Global Report: India


April 20, 2013

Caroline Perry, Drapers
London, April 20, 2013

With a youthful population, and growing affluent middle class that is projected to grow tenfold by 2025, retailers have long eyed up this vast country as one ripe for expansion, but it has remained a complex proposition with many challenges.

"There is still a lot of low-hanging fruit in India," says Ira Kalish, head of consumer business at consultancy Deloitte. "But the retail market is still dominated by family-owned stores. Only about 15% of the market is modern retailing."

This slow growth has been due to India previously being closed to foreign direct investment. Until the beginning of 2012, retailers interested in opening in India had to do so with a partner, as regulations only allowed them to own 51% of their Indian business.

While such regulations remain in place for multi-brand retailers, single-brand retailers can now own 100% of their operation, although there is a stipulation that the Indian arm of the business sources 30% of its stock from small to medium-sized Indian suppliers.

**PROBLEM TO WORK ON**
Continue the report on India's retail market from the point where it stops.

**EXTRACTED MATERIAL**
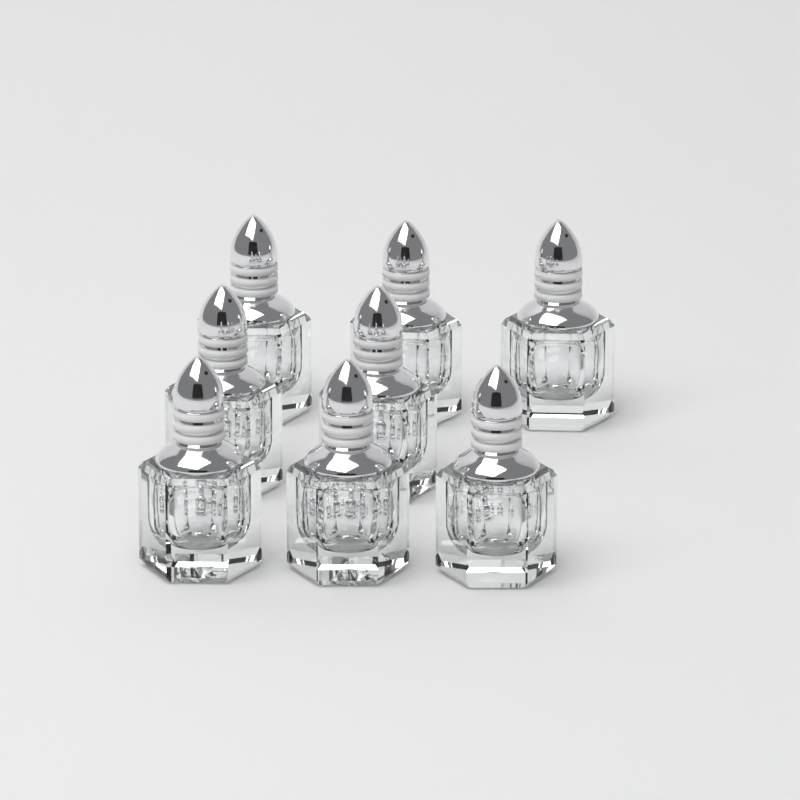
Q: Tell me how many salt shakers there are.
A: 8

--

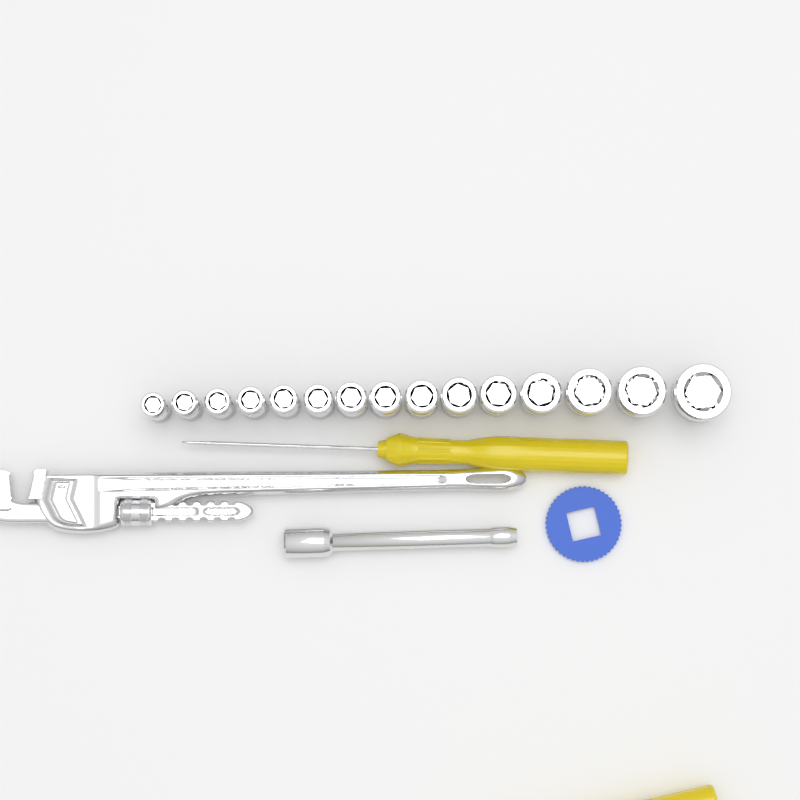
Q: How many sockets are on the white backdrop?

**WRITTEN ANSWER**
Devangshu Dutta, chief executive of management retail consultancy Third Eyesight, says India accounts for about 10% of total sourcing for most international fashion brands: "We shouldn’t expect any dramatic changes, though we do expect the growth in joint ventures and subsidiaries to continue in the coming months and years."

Having a local partnership can also be key to navigating India’s complex foreign trade and legal regulations, says Jonathan Coates, relationship director for fashion, retail and wholesale at Natwest/RBS banks. "Local expertise is key if you’re looking to export to India but you must research potential partners properly first."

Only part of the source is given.